Tracey Halvorsen is a blogger, painter, author, speaker and Principal and Creative Director at Fastspot, a Baltimore, Maryland-based interactive agency. I had chance to speak with her about many aspects of running a design business, from social networking to determining budgets to the importance of failure.
Question: Getting jobs (freelance or full-time) without work in a portfolio is difficult, as is building a portfolio without jobs. How did you get your portfolio started and what advice would you give to others, especially those who do not have a portfolio from attending a design school?
You can always get a portfolio going without clients. In fact, it may be the favorite work you get to do for several years! Here’s how I built my initial portfolio, and I did this while attending art school, so I was not creating anything for school assignments, I was painting!
- Look at your current social networks. Do you know any friends or family members who are starting up a business who need a website? Offer to barter or even offer to give it away. Just get them to agree to let you do a site for them. If you are giving it away, you can always have an agreement that you get to do what you want, since it’s for free. That way you can hopefully avoid giving your time and effort away to someone who inadvertently forces you to make a crappy portfolio piece.
- Look at where you hang out or frequent. Does your local Yoga studio need a new site? Is your favorite local coffee shop in need of an upgrade? Offer your assistance, and be flexible and honest. Let people know you are trying to build a portfolio so you are willing to work for a barter or for a lower price. Many struggling or start up businesses will jump at the chance to get a lower cost website thanks to being in the right place at the right time.
- So you don’t go out much and can’t line up something from a friend or family member? Make something up. Redo that site that annoys the crap out of you for the local neighborhood association or create a fictional band and make a site for them. Get creative! There are no excuses to not having a portfolio of work, and it’s going to make or break your success. Prospective clients will look at one thing every time and often it’s the only thing they care about - and that is the past work you have done.

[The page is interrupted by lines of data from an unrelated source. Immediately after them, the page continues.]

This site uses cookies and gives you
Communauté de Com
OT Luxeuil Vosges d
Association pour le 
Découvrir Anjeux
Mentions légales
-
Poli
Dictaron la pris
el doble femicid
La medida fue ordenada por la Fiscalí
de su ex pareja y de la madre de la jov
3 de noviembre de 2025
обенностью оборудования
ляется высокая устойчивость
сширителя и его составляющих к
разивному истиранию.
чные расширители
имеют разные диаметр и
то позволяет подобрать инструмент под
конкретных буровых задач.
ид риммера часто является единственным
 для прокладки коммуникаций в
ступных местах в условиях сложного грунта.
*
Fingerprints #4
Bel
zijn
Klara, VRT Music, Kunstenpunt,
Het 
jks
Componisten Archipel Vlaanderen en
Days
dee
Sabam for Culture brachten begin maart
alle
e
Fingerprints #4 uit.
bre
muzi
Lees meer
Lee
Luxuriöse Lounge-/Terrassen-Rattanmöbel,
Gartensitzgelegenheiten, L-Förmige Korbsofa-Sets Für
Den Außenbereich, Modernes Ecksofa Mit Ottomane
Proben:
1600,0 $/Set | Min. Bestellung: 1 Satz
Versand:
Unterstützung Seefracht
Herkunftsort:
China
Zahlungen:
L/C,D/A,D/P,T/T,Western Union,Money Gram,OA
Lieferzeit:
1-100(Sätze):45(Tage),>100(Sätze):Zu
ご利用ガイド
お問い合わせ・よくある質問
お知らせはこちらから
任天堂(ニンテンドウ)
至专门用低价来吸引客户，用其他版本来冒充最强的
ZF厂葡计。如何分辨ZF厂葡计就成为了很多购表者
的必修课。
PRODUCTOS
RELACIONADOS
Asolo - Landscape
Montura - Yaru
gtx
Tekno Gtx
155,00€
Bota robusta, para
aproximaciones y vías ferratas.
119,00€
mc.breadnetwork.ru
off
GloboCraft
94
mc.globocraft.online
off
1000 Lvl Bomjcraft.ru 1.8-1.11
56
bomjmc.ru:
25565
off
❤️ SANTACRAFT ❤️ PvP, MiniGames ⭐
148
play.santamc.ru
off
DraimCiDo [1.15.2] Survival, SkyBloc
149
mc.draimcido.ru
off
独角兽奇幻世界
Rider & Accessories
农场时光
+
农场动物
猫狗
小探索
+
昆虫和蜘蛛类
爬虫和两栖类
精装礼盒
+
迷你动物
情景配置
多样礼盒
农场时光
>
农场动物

- Feeling uninspired? Do a search for local non-profits. Believe me, there are hundreds of organizations that are dying for some website assistance. You just have to reach out to them. Don’t be disappointed if you don’t hear back, because people working at these non-profits are incredibly busy and wearing multiple hats. You should do a follow up in one week and then a final follow up two weeks following that one. After that, leave it alone but don’t be surprised if you hear back from some of these groups in six months. If they are too busy to think about the website when you call or email, chances are they will file your info away (IF they like your work, professionalism, and follow-up) and get in touch when the timing is right for them.